I beleive that Gollum would most likely stay down in his little cave, while it continued to posess his mind. If no one had ever come along to take the ring, then the ring would obviously not mean for anyone to find it.

remember- gollum had stayed there for a couple of centuries and didn't have a mind to leave until his 'precious' was taken from him. that was when he left the cave in search to get the precious back.

Interesting opinions, everyone!


----------



## Popqueen62 (Sep 20, 2002)

*WEll...*

In the Fellowship of the Ring, Gandalf said something about the ring wanting to be found, so the ring would make gollum go into the sun and into Mordor, and the orcs or black riders would slay gollum, and bring the ring to their master. And all of middle earth would be doomed. Of course Hypothetically. That is why fate brought the ring to bilbo, and then to frodo.


----------



## YayGollum (Sep 20, 2002)

I believe that Gollum would most likely stay down in his little cave, while it continued to posess his mind.

(Collected data)

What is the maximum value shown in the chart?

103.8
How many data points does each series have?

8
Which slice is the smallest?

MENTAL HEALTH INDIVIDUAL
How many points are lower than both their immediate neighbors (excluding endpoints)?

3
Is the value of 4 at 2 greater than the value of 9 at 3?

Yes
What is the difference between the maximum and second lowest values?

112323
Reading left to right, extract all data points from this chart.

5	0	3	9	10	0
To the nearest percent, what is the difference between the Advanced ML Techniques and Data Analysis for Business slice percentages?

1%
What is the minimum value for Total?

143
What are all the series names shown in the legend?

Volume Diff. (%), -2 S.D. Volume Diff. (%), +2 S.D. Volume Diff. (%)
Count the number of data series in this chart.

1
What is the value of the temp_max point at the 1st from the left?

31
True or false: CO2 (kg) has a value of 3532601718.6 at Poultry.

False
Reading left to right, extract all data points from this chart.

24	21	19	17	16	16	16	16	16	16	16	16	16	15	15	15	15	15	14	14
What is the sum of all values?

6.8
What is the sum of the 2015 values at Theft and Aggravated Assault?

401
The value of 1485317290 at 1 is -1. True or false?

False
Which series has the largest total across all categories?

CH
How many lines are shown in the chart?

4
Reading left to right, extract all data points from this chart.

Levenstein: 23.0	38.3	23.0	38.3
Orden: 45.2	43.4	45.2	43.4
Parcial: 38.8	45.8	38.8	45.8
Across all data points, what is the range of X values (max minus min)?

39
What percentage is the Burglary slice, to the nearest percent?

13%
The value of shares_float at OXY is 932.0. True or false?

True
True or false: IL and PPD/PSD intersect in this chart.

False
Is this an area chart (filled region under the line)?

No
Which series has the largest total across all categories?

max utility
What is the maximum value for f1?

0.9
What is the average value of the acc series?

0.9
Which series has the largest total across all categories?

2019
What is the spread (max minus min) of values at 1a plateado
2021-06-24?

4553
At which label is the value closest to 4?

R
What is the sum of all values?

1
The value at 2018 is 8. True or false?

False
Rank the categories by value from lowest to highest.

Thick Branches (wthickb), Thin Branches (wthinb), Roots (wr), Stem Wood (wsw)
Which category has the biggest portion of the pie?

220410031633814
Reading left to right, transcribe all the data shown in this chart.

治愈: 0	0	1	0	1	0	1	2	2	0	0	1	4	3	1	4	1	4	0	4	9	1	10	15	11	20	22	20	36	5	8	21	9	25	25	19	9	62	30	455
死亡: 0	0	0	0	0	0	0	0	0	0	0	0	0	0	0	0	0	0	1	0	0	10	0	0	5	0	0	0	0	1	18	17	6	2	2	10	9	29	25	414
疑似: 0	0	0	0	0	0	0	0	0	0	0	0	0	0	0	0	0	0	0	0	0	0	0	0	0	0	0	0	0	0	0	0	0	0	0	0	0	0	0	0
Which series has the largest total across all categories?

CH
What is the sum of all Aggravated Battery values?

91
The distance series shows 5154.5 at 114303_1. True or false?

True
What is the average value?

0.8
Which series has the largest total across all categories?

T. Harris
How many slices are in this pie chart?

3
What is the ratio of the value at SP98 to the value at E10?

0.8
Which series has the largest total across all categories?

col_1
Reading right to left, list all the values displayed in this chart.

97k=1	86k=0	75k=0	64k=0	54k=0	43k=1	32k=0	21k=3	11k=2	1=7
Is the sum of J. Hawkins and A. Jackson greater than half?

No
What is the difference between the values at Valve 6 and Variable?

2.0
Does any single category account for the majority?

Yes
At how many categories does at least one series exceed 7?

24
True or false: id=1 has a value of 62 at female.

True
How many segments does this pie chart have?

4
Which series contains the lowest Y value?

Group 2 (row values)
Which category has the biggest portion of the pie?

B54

> _Problem to work on_
Continue the forum thread about Gollum and the ring from the point where it stops.

> _Answer box_
Woah! What's with that crazy quote from the Diamond Took person? Yikes! I always thought that Gollum was slowly beginning to resist the Ring! Doesn't it say somewhere that he always used to wear it, then he started keeping it with him all the time, and wearing it sometimes, then he started keeping it on his little island to look at it every now and then? I'm pretty sure that it says something like that! Well, anyways, here's Gollum, slowly beginning to resist it, and the evil thief Bilbo Baggins steals it. That's when his obsession comes back in full force. Got it? Can you tell me I'm wrong? NO.


----------



## Popqueen62 (Sep 20, 2002)

*your...*

You are right, i think i read something like that too. so if we both remember it, it must be true.


----------



## Theoden (Oct 19, 2002)

This is just a crazy idea I'll throw out there: I think that had Bilbo not come along, one of two things might have happened. A: Gollum would have lived for a few more hundred years in the dark places of the earth, and then he would have become like a ring-wraith, not living and not dead. B: Souron, after having waged war on middle earth for years and years would have found Gollum hiding in his hole with his "preciousss" and would have taken the ring and toyed with toturing the poor creature and then the rest of the story is too nasty to type. That is what I think.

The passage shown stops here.